Câble optique intérieur : souvent négligé, jamais anodin

Les câbles intérieurs doivent respecter les codes de sécurité incendie auxquels les câbles extérieurs ne sont pas confrontés. Les indices de protection – LSZH (Low Smoke Zero Halogen), colonne montante (CMR) ou plénum (CMP) – sont imposés par les codes du bâtiment de la plupart des marchés, et se tromper signifie échouer à l'inspection. Conformément aux lignes directrices ITU-T L.103 (2024) sur les câbles à fibre optique intérieurs, les câbles déployés à l'intérieur des bâtiments doivent être conformes aux normes mécaniques et de résistance au feu référencées dans la norme CEI 60794-2. Le gamme de câbles optiques d'intérieur - couvrant les variantes monocœur, mini-bundle, de branchement et blindées à tampon serré - répond à chacune de ces exigences.

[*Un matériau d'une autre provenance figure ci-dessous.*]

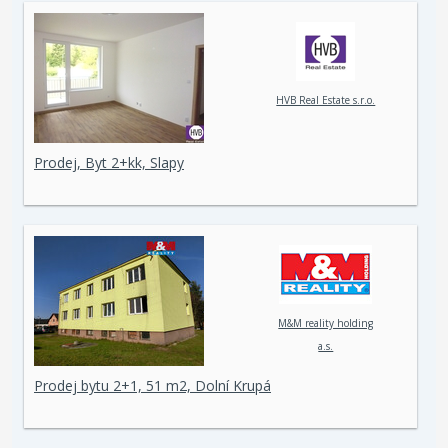
HVB Real Estate s.r.o.
Prodej, Byt 2+kk, Slapy
M&M reality holding
a.s.
Prodej bytu 2+1, 51 m2, Dolní Krupá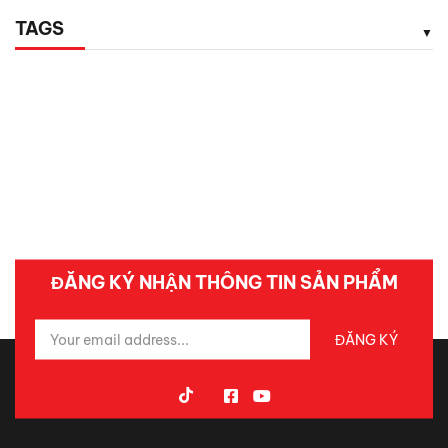
TAGS
ĐĂNG KÝ NHẬN THÔNG TIN SẢN PHẨM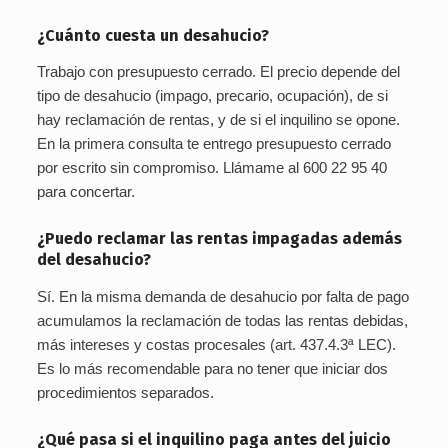
¿Cuánto cuesta un desahucio?
Trabajo con presupuesto cerrado. El precio depende del
tipo de desahucio (impago, precario, ocupación), de si
hay reclamación de rentas, y de si el inquilino se opone.
En la primera consulta te entrego presupuesto cerrado
por escrito sin compromiso. Llámame al 600 22 95 40
para concertar.
¿Puedo reclamar las rentas impagadas además
del desahucio?
Sí. En la misma demanda de desahucio por falta de pago
acumulamos la reclamación de todas las rentas debidas,
más intereses y costas procesales (art. 437.4.3ª LEC).
Es lo más recomendable para no tener que iniciar dos
procedimientos separados.
¿Qué pasa si el inquilino paga antes del juicio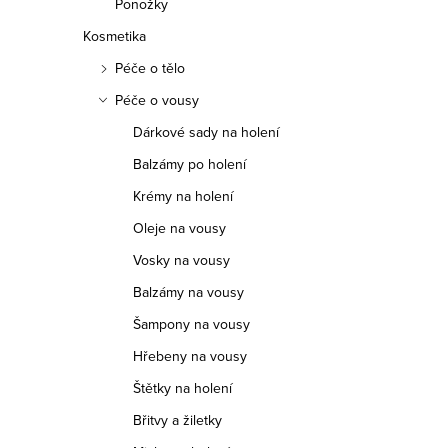
Ponožky
Kosmetika
Péče o tělo
Péče o vousy
Dárkové sady na holení
Balzámy po holení
Krémy na holení
Oleje na vousy
Vosky na vousy
Balzámy na vousy
Šampony na vousy
Hřebeny na vousy
Štětky na holení
Břitvy a žiletky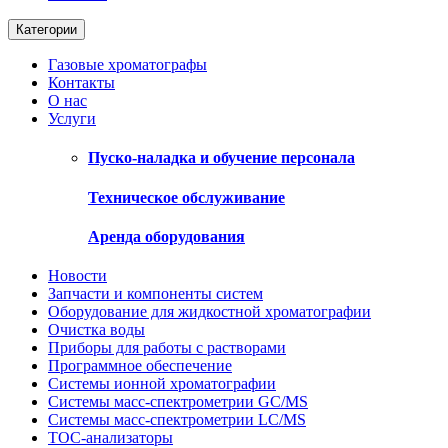
Категории
Газовые хроматографы
Контакты
О нас
Услуги
Пуско-наладка и обучение персонала
Техническое обслуживание
Аренда оборудования
Новости
Запчасти и компоненты систем
Оборудование для жидкостной хроматографии
Очистка воды
Приборы для работы с растворами
Программное обеспечение
Системы ионной хроматографии
Системы масс-спектрометрии GC/MS
Системы масс-спектрометрии LC/MS
ТОС-анализаторы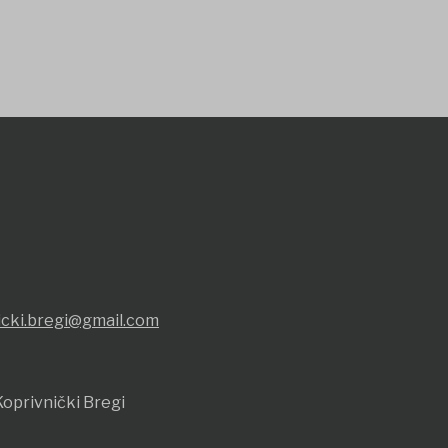
icki.bregi@gmail.com
oprivnički Bregi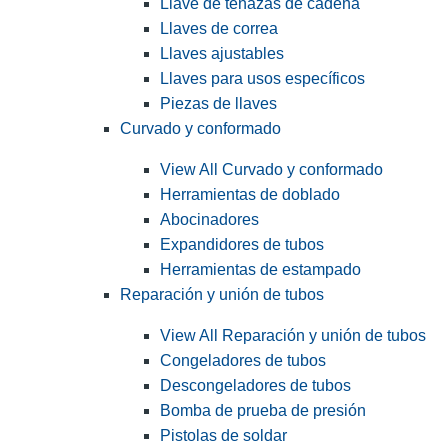
Llave de tenazas de cadena
Llaves de correa
Llaves ajustables
Llaves para usos específicos
Piezas de llaves
Curvado y conformado
View All Curvado y conformado
Herramientas de doblado
Abocinadores
Expandidores de tubos
Herramientas de estampado
Reparación y unión de tubos
View All Reparación y unión de tubos
Congeladores de tubos
Descongeladores de tubos
Bomba de prueba de presión
Pistolas de soldar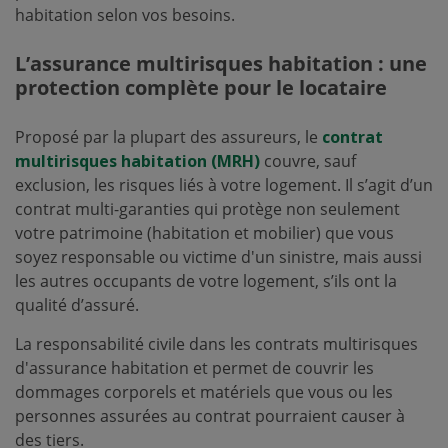
habitation selon vos besoins.
L’assurance multirisques habitation : une
protection complète pour le locataire
Proposé par la plupart des assureurs, le
contrat
multirisques habitation (MRH)
couvre, sauf
exclusion, les risques liés à votre logement. Il s’agit d’un
contrat multi-garanties qui protège non seulement
votre patrimoine (habitation et mobilier) que vous
soyez responsable ou victime d'un sinistre, mais aussi
les autres occupants de votre logement, s’ils ont la
qualité d’assuré.
La responsabilité civile dans les contrats multirisques
d'assurance habitation et permet de couvrir les
dommages corporels et matériels que vous ou les
personnes assurées au contrat pourraient causer à
des tiers.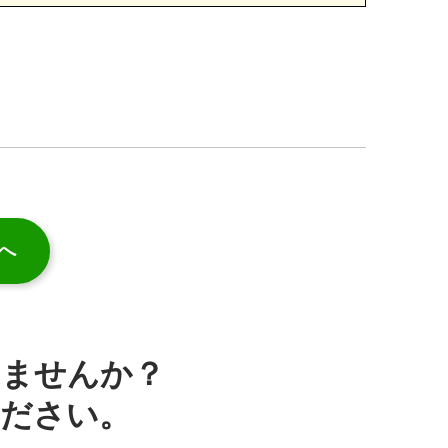
へ
みませんか？
ください。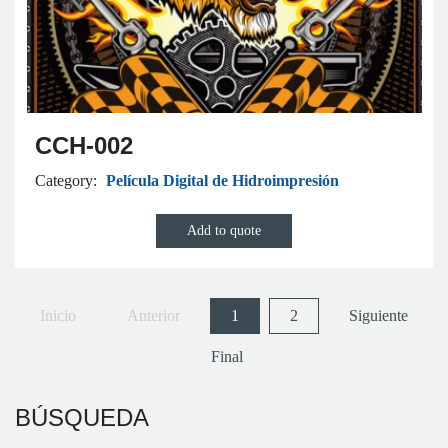
CCH-002
Category:
Película Digital de Hidroimpresión
Inicio
Anterior
1
2
Siguiente
Final
BÚSQUEDA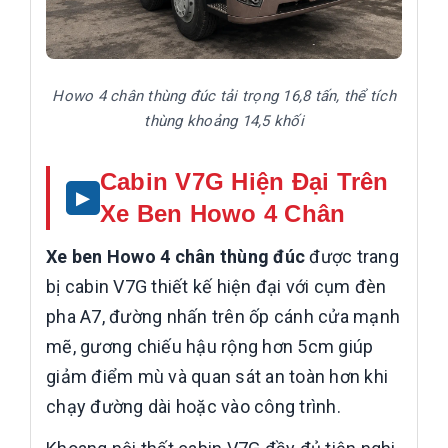
Howo 4 chân thùng đúc tải trọng 16,8 tấn, thể tích
thùng khoảng 14,5 khối
Cabin V7G Hiện Đại Trên
Xe Ben Howo 4 Chân
Xe ben Howo 4 chân thùng đúc
được trang
bị cabin V7G thiết kế hiện đại với cụm đèn
pha A7, đường nhấn trên ốp cánh cửa mạnh
mẽ, gương chiếu hậu rộng hơn 5cm giúp
giảm điểm mù và quan sát an toàn hơn khi
chạy đường dài hoặc vào công trình.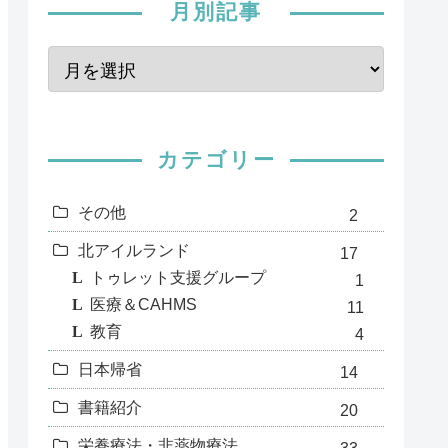
月別記事
カテゴリー
その他
2
北アイルランド
17
トゥレット支援グループ
1
医療＆CAHMS
11
教育
4
日本帰省
14
書籍紹介
20
栄養療法・非薬物療法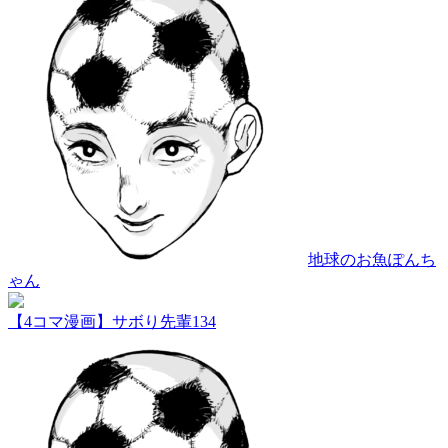
地球のお魚ぽんち
ゃん
【4コマ漫画】サボり先輩134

Comment choisir : un filtre en quatre étapes

  1. L'environnement d'abord. Conduit intérieur, extérieur, directement enterré, aérien ou ligne électrique adjacente ? Chacun réduit immédiatement la liste restreinte.
  2. Distance et bande passante. Moins de 500 m et 100G ou moins ? Le multimode est rentable. Au-delà de cela, OS2 monomode est le choix standard.
  3. Nombre de cœurs avec marge. Estimez votre demande actuelle en fibre, puis doublez-la. Tirer un câble deux fois coûte bien plus cher qu’une seule migration.
  4. Veste et armure. Adaptez le niveau de protection à la menace : gaine PE pour l'humidité, armure en ruban d'acier pour les charges d'écrasement, LSZH pour les espaces clos, conceptions sèches sans gel pour les itinéraires à épissure lourde.

Le fait de sauter l'une de ces étapes se traduit généralement plus tard par une perte de signal, un échec des inspections ou un remplacement prématuré du câble. Le câble est l’élément le moins coûteux d’un projet de réseau – et le plus coûteux à refaire.